> _PROVIDED PASSAGE_:
/---
[FFmpeg-devel] [PATCH v3 6/6] lavc/vaapi_encode: Add VAAPI AV1 encoder

Wed Aug 16 10:54:51 EEST 2023

On Sun, 2023-08-13 at 22:43 +0100, Mark Thompson wrote:
> On 10/08/2023 03:54, Wang, Fei W wrote:
> > On Mon, 2023-08-07 at 22:21 +0100, Mark Thompson wrote:
> > > On 03/08/2023 07:01, fei.w.wang-at-intel.com at ffmpeg.org wrote:
> > > > From: Fei Wang <fei.w.wang at intel.com>
> > > > 
> > > > Signed-off-by: Fei Wang <fei.w.wang at intel.com>
> > > > ---
> > > >    Changelog                     |    1 +
> > > >    configure                     |    3 +
> > > >    doc/encoders.texi             |   13 +
> > > >    libavcodec/Makefile           |    1 +
> > > >    libavcodec/allcodecs.c        |    1 +
> > > >    libavcodec/vaapi_encode.c     |  125 +++-
> > > >    libavcodec/vaapi_encode.h     |   12 +
> > > >    libavcodec/vaapi_encode_av1.c | 1229
> > > > +++++++++++++++++++++++++++++++++
> > > >    libavcodec/version.h          |    2 +-
> > > >    9 files changed, 1368 insertions(+), 19 deletions(-)
> > > >    create mode 100644 libavcodec/vaapi_encode_av1.c
> > > 
> > > I assume this is tested on Intel hardware.  Is it tested on AMD
> > > as
> > > well?  (Apparently working in recent Mesa.)
> > 
> > AMD tested the patchset months ago:
> > https://gitlab.freedesktop.org/mesa/mesa/-/merge_requests/22585
> > 
> > This patch changed a little compare with the version in Cartwheel,
> > @Ruijing, Could you help to review this version in ML? To avoid the
> > diffs break you. Thanks.
> > 
> > > > ...
\---
> _GIVEN REQUEST A_:
Which new file does the patch email create?

(Collected data)
/---
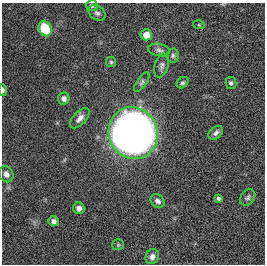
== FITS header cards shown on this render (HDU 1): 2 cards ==
NAXIS1  =                  263
NAXIS2  =                  262

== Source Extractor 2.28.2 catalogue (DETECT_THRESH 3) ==
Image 263 x 262 px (HDU 1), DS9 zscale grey, 1 PNG px = 1 image px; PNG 267 x 266 px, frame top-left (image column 1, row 262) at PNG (2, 3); each listed source drawn as its Kron ellipse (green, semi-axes under 4 px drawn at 4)
Background 0.00557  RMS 0.054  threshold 0.162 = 3 sigma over >= 5 px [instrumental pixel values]
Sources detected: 25; all 25 listed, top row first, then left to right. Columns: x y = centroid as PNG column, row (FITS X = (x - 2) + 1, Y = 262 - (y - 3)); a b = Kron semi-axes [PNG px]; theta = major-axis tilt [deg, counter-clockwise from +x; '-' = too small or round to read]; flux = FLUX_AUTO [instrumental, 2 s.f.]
\---
> _GIVEN REQUEST B_:
Identify each line of the entries that contains the word "listed", and copy those lines.

> _RIGHT ANSWER A_:
libavcodec/vaapi_encode_av1.c

> _RIGHT ANSWER B_:
Image 263 x 262 px (HDU 1), DS9 zscale grey, 1 PNG px = 1 image px; PNG 267 x 266 px, frame top-left (image column 1, row 262) at PNG (2, 3); each listed source drawn as its Kron ellipse (green, semi-axes under 4 px drawn at 4)
Sources detected: 25; all 25 listed, top row first, then left to right. Columns: x y = centroid as PNG column, row (FITS X = (x - 2) + 1, Y = 262 - (y - 3)); a b = Kron semi-axes [PNG px]; theta = major-axis tilt [deg, counter-clockwise from +x; '-' = too small or round to read]; flux = FLUX_AUTO [instrumental, 2 s.f.]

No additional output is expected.